→ **Brief**
Each line of the entries below that holds "pinky" is needed, copied in full.

------ Material to process

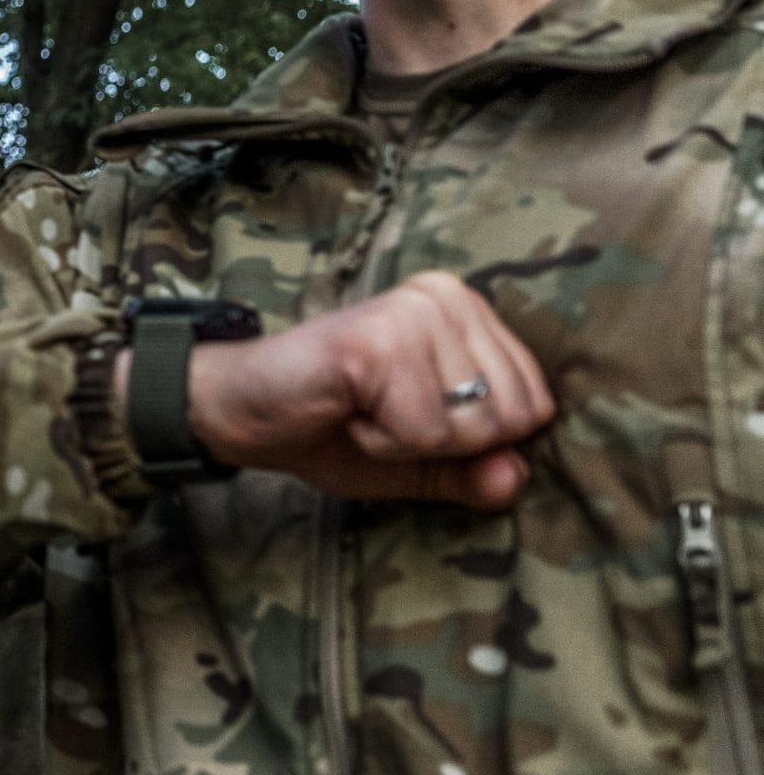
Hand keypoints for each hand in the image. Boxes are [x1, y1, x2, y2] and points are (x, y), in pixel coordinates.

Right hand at [169, 270, 554, 508]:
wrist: (239, 410)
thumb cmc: (329, 427)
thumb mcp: (419, 460)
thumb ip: (476, 472)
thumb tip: (517, 478)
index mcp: (467, 310)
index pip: (535, 406)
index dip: (472, 441)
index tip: (408, 417)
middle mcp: (448, 296)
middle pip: (513, 418)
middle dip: (446, 444)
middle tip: (382, 415)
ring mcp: (414, 314)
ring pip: (471, 428)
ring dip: (409, 443)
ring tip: (362, 410)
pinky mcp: (379, 340)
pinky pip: (422, 432)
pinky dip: (380, 443)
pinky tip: (345, 410)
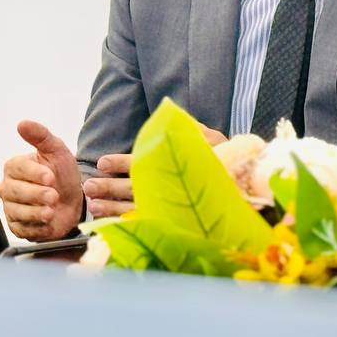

------------

→ **Exercise answer**
pinky mcp: (379, 340)
pinky pip: (422, 432)
pinky dip: (380, 443)
pinky tip: (345, 410)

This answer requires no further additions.